==== EXTRACTED ENTRIES

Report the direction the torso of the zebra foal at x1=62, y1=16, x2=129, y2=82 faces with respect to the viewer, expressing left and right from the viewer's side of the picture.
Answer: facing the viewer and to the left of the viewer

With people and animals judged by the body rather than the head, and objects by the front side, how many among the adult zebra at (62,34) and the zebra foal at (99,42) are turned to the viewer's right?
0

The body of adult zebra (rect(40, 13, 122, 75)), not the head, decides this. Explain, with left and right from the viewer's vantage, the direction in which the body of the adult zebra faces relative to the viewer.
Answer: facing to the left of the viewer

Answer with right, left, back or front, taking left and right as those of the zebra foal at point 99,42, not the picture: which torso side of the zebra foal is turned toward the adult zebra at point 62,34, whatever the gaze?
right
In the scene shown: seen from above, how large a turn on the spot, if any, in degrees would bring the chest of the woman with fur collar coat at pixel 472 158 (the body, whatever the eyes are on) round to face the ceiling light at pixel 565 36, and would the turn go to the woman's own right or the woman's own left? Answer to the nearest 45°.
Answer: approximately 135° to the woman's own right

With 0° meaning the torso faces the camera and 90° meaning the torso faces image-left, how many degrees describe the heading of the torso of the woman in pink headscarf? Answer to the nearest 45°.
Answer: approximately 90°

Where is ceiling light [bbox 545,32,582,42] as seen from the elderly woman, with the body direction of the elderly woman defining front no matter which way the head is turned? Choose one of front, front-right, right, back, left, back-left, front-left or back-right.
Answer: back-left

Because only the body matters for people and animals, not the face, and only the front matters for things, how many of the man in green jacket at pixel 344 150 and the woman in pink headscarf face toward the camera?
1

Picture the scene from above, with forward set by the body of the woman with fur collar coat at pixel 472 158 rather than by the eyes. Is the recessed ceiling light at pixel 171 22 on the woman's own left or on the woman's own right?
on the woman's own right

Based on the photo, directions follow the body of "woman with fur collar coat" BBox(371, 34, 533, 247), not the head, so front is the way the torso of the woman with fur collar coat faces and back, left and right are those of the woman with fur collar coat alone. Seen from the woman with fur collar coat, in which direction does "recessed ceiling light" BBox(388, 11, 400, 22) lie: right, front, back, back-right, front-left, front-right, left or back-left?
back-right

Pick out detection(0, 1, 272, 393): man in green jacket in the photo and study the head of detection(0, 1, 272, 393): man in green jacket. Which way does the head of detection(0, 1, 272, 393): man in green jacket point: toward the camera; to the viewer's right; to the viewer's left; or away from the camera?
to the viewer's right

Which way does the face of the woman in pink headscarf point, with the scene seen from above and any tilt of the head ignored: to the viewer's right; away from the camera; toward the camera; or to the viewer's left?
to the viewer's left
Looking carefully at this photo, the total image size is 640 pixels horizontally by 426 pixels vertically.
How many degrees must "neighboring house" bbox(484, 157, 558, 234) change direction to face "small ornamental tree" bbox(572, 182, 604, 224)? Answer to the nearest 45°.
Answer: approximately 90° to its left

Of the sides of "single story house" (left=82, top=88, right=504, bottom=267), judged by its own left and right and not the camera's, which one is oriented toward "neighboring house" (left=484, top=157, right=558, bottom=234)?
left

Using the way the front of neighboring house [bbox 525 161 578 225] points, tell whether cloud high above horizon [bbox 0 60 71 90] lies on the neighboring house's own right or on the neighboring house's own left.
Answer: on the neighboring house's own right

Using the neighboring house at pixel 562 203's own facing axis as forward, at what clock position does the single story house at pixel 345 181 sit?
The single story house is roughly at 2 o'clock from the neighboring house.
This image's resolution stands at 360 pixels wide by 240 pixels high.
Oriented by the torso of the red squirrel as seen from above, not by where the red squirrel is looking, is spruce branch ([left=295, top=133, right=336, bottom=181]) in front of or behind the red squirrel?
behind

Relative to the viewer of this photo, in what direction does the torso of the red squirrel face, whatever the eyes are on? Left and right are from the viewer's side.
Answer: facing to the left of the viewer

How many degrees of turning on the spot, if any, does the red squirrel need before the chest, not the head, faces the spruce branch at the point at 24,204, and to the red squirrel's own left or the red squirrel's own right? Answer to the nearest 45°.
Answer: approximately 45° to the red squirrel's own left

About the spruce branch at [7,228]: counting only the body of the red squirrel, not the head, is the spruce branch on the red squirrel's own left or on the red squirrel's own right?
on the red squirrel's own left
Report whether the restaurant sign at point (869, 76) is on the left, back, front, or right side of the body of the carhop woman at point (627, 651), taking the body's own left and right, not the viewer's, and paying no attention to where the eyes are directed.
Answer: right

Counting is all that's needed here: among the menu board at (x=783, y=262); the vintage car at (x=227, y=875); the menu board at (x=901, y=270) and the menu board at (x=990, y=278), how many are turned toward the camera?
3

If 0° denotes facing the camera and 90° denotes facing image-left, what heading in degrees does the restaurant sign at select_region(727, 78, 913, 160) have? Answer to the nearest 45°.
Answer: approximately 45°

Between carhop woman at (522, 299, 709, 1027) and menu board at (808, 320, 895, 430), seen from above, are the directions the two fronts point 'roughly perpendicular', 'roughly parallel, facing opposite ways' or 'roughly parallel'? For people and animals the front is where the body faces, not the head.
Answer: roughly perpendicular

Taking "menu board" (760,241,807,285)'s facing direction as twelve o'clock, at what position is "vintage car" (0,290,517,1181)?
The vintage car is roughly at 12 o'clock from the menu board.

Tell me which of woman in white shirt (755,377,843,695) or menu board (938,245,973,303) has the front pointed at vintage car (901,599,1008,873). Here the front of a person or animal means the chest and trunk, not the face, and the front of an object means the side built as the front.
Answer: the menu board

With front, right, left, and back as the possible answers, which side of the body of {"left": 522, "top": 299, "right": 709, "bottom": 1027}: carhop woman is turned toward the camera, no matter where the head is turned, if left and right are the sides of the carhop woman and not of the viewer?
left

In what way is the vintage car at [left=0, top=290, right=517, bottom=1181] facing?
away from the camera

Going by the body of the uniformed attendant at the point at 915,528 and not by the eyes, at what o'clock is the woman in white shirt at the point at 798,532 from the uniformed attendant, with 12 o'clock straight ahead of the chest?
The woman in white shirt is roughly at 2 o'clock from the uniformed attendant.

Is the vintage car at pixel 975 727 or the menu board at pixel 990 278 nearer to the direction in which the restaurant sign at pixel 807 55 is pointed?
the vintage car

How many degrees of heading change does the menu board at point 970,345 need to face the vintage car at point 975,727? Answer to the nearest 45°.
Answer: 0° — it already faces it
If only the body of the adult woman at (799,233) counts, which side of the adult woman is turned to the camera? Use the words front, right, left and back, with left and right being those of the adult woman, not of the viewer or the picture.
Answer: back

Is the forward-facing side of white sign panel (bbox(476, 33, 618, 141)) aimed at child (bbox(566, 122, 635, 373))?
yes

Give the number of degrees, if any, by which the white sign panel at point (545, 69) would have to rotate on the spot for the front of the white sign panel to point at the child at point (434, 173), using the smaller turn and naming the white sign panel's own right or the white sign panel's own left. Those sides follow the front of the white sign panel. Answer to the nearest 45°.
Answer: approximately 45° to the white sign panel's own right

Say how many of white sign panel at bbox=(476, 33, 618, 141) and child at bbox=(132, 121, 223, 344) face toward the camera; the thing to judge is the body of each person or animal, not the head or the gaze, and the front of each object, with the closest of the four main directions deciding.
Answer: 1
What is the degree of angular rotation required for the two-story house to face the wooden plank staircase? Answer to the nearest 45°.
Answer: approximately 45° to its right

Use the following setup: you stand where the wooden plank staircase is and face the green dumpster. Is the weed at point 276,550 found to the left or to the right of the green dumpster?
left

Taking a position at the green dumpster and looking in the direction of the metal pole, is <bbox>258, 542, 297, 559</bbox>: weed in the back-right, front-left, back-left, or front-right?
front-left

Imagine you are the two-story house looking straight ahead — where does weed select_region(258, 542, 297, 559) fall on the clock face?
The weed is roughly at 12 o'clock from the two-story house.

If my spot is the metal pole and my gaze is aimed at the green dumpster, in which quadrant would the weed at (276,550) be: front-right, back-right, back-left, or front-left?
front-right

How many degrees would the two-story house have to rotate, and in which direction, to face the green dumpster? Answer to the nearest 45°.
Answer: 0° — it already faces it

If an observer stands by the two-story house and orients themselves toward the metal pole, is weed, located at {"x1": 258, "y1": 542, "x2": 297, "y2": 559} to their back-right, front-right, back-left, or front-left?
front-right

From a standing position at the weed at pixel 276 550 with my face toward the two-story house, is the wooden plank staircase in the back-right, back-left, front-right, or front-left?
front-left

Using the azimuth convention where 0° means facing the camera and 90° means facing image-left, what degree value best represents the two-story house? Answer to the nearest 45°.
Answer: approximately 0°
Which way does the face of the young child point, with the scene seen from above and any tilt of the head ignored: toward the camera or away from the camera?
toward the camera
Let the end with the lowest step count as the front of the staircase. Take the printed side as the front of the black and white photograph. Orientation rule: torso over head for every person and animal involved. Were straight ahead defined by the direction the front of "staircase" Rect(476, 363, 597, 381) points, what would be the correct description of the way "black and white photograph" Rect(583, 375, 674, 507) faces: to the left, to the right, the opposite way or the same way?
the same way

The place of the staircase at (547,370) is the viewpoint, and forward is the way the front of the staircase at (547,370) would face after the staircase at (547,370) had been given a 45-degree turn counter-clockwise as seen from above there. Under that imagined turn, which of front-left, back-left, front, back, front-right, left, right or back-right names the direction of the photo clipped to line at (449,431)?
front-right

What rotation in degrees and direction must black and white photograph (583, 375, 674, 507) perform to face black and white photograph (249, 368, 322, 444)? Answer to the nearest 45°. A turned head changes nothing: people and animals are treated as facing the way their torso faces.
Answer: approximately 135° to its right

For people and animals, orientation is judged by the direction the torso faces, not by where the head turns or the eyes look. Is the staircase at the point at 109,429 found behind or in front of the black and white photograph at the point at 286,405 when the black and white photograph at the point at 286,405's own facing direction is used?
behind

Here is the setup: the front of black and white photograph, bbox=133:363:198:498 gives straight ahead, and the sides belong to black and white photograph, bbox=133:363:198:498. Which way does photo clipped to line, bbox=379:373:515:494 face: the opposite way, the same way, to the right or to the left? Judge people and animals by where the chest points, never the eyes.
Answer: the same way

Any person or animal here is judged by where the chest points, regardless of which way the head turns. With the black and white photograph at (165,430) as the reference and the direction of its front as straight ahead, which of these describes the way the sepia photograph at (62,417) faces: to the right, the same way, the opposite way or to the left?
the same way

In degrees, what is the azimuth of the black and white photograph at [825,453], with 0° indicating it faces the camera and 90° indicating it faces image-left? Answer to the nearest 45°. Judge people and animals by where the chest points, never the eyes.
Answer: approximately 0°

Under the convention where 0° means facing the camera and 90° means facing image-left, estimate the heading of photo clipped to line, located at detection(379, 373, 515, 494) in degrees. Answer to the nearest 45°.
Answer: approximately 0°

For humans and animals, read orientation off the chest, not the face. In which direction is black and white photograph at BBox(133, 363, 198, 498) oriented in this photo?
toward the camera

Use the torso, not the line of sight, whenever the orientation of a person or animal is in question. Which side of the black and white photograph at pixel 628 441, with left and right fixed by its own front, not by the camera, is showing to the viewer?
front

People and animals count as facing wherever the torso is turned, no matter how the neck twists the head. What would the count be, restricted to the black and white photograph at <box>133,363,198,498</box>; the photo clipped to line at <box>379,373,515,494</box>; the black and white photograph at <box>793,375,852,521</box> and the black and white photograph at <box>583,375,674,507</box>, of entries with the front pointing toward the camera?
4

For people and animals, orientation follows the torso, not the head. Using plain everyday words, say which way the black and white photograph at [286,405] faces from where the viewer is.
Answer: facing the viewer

========

▶ _TASK OBJECTIVE_
Copy the data from the line with "Taking a position" up to and including the line with "The weed is", word for word.

▶ _THE ANSWER_
Taking a position at the green dumpster and looking in the direction of the metal pole, is <bbox>258, 542, 297, 559</bbox>: weed in the back-right, front-left, back-left, or front-right?
front-left

Imagine you are the two-story house looking straight ahead — where does weed select_region(258, 542, 297, 559) fall on the clock face?
The weed is roughly at 12 o'clock from the two-story house.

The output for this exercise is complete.